Central processes in the pathogenesis of TAV- (tricuspid aortic valve) and BAV- (bicuspid aortic valve) associated ascending thoracic aortic aneurysm (ATAA) development are still unknown. To gain new insights, we have collected aortic tissue and isolated smooth muscle cells of aneurysmal tissue and subjected them to in situ and in vitro analyses. We analyzed aortic tissue from 78 patients (31 controls, 28 TAV-ATAAs, and 19 BAV-ATAAs) and established 30 primary smooth muscle cell cultures. Analyses included histochemistry, immuno-, auto-fluorescence-based image analyses, and cellular analyses including smooth muscle cell contraction studies. With regard to TAV associated aneurysms, we observed a strong impairment of the vascular wall, which appears on different levels-structure and dimension of the layers (reduced media thickness, increased intima thickness, atherosclerotic changes, degeneration of aortic media, decrease of collagen, and increase of elastic fiber free area) as well as on the cellular level (accumulation of fibroblasts/myofibroblasts, and increase in the number of smooth muscle cells with a reduced alpha smooth muscle actin (α-SM actin) content per cell). The pathological changes in the aortic wall of BAV patients were much less pronounced-apart from an increased expression of osteopontin (OPN) in the vascular wall which stem from smooth muscle cells, we observed a trend towards increased calcification of the aortic wall (increase significantly associated with age). These observations provide strong evidence for different pathological processes and different disease mechanisms to occur in BAV- and TAV-associated aneurysms.

Extracellular matrix in ascending aortic aneurysms and dissections - What we learn from decellularization and scanning electron microscopy.

Pathological impairment of elastic fiber and other extracellular matrix (ECM) components are described for the aortic media of ascending thoracic aortic aneurysms (aTAA) but the exact pathological impairment of the structure and its degree still needs further investigations. To evaluate the quantity and quality of elastic fiber sheets and other ECM structures (e.g. collagen), cells were removed from different types of aneurysmal tissues (tricuspid aortic valve [TAV] associated-, bicuspid aortic valve [BAV] associated-aneurysmal tissue and acute aortic dissections [AAD]) using 2.5% sodium hydroxide (NaOH) and compared to decellularized control aortic tissue. Likewise, native tissue has been analysed. To evaluate the 2D- (histological evaluation, fluorescence- and auto-fluorescence based staining methods) and the 3D structure (scanning electron microscopic [SEM] examination) of the medial layer we first analysed for a successful decellularization.

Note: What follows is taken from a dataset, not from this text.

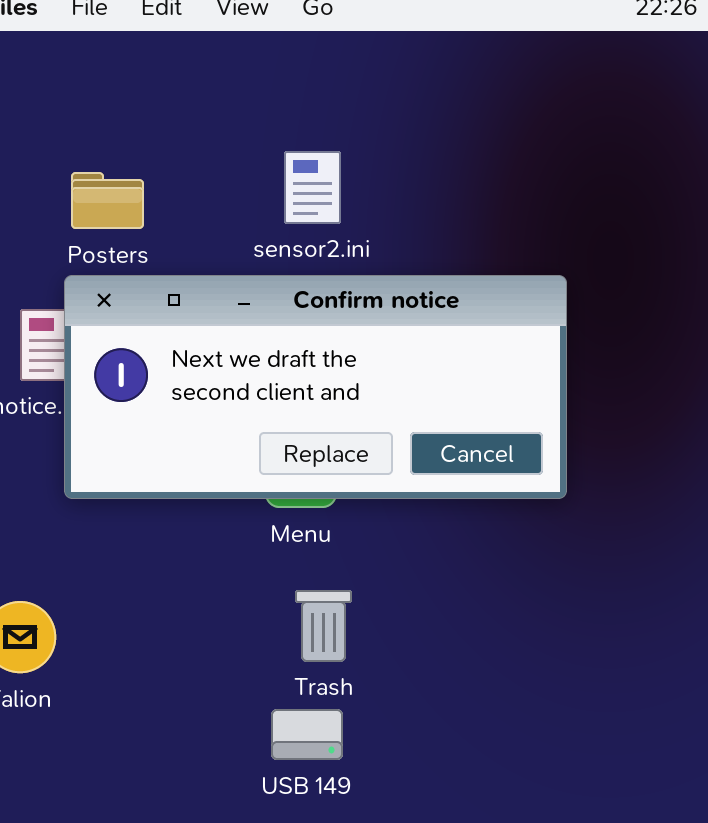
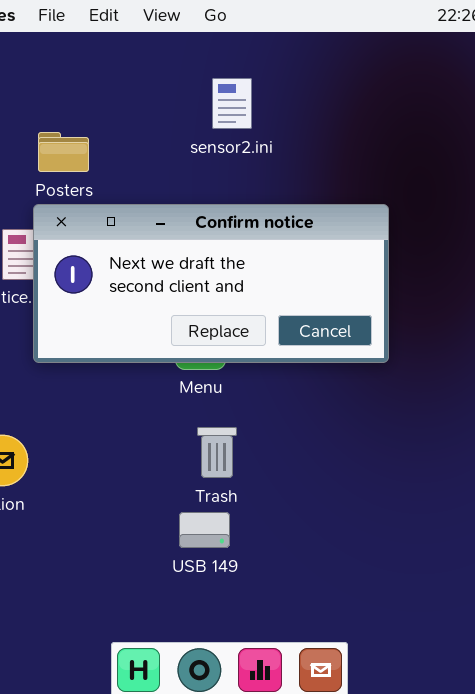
sensor2.ini: [284,151,341,224] -> [212,78,252,129], moved

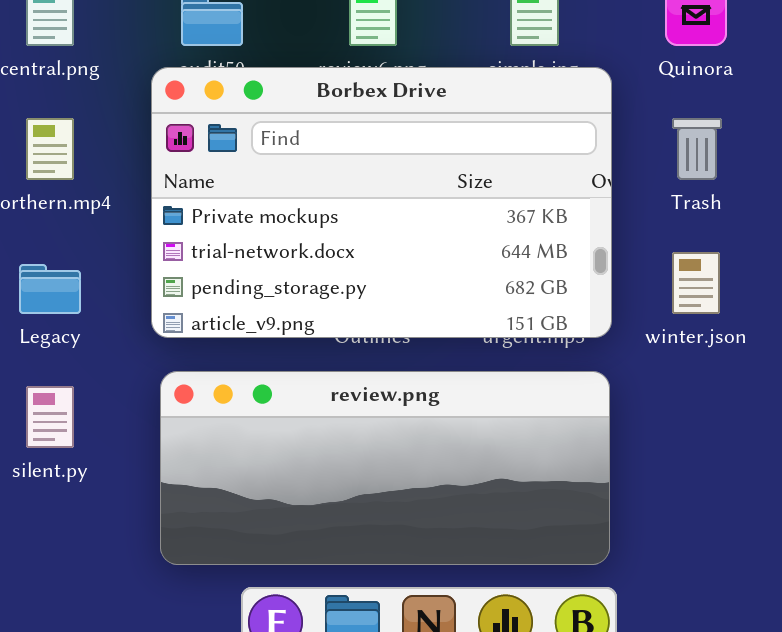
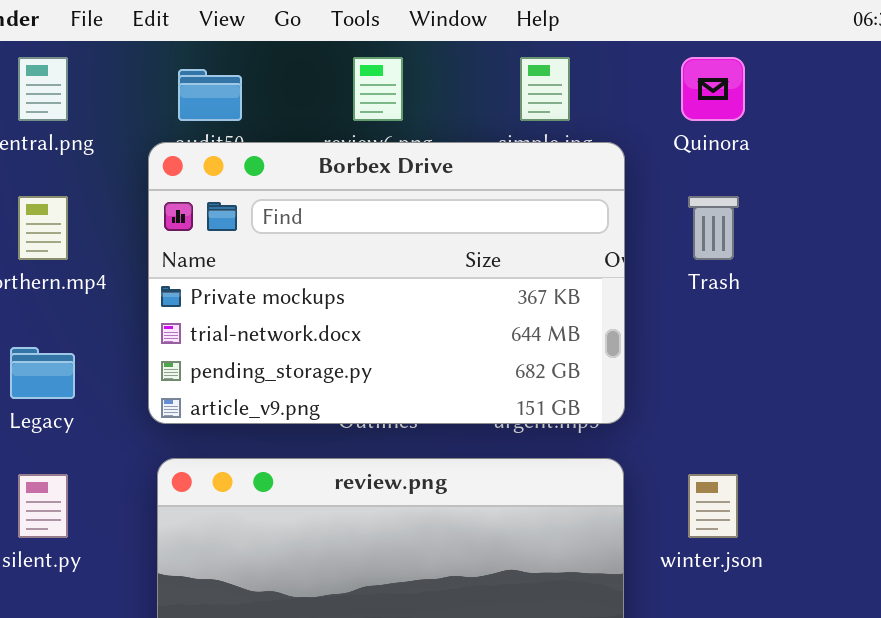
winter.json: [672,252,720,314] -> [688,474,738,538], moved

After proving for successful decellularization, we quantified the amount of elastic fiber sheets, elastin and other ECM components including collagen. Aside from clearly visible focal elastic fiber loss in TAV-aTAA tissue, decellularization resulted in reduction of elastic fiber auto-fluorescence properties, which is perhaps an indication from a disease-related qualitative impairment of elastic fibers, visible only after contact with the alkaline solution. Likewise, the loss of collagen amount in BAV-aTAA and TAV-aTAA tissue (compared to non-decellularized tissue) after contact with NaOH indicates a prior disease-associated impairment of collagen. Although the amount of ECM was not changed in type A dissection tissue, detailed electron microscopic evaluation revealed changes in ECM quality, which worsened after contact with alkaline solution but were not visible after histological analyses. Apart from the improved observation of the samples using electron microscopy, contact of aneurysmal and dissected tissue with the alkaline decellularization solution revealed potential disease related changes in ECM quality which can partly be connected to already published data, but have to be proven by further studies.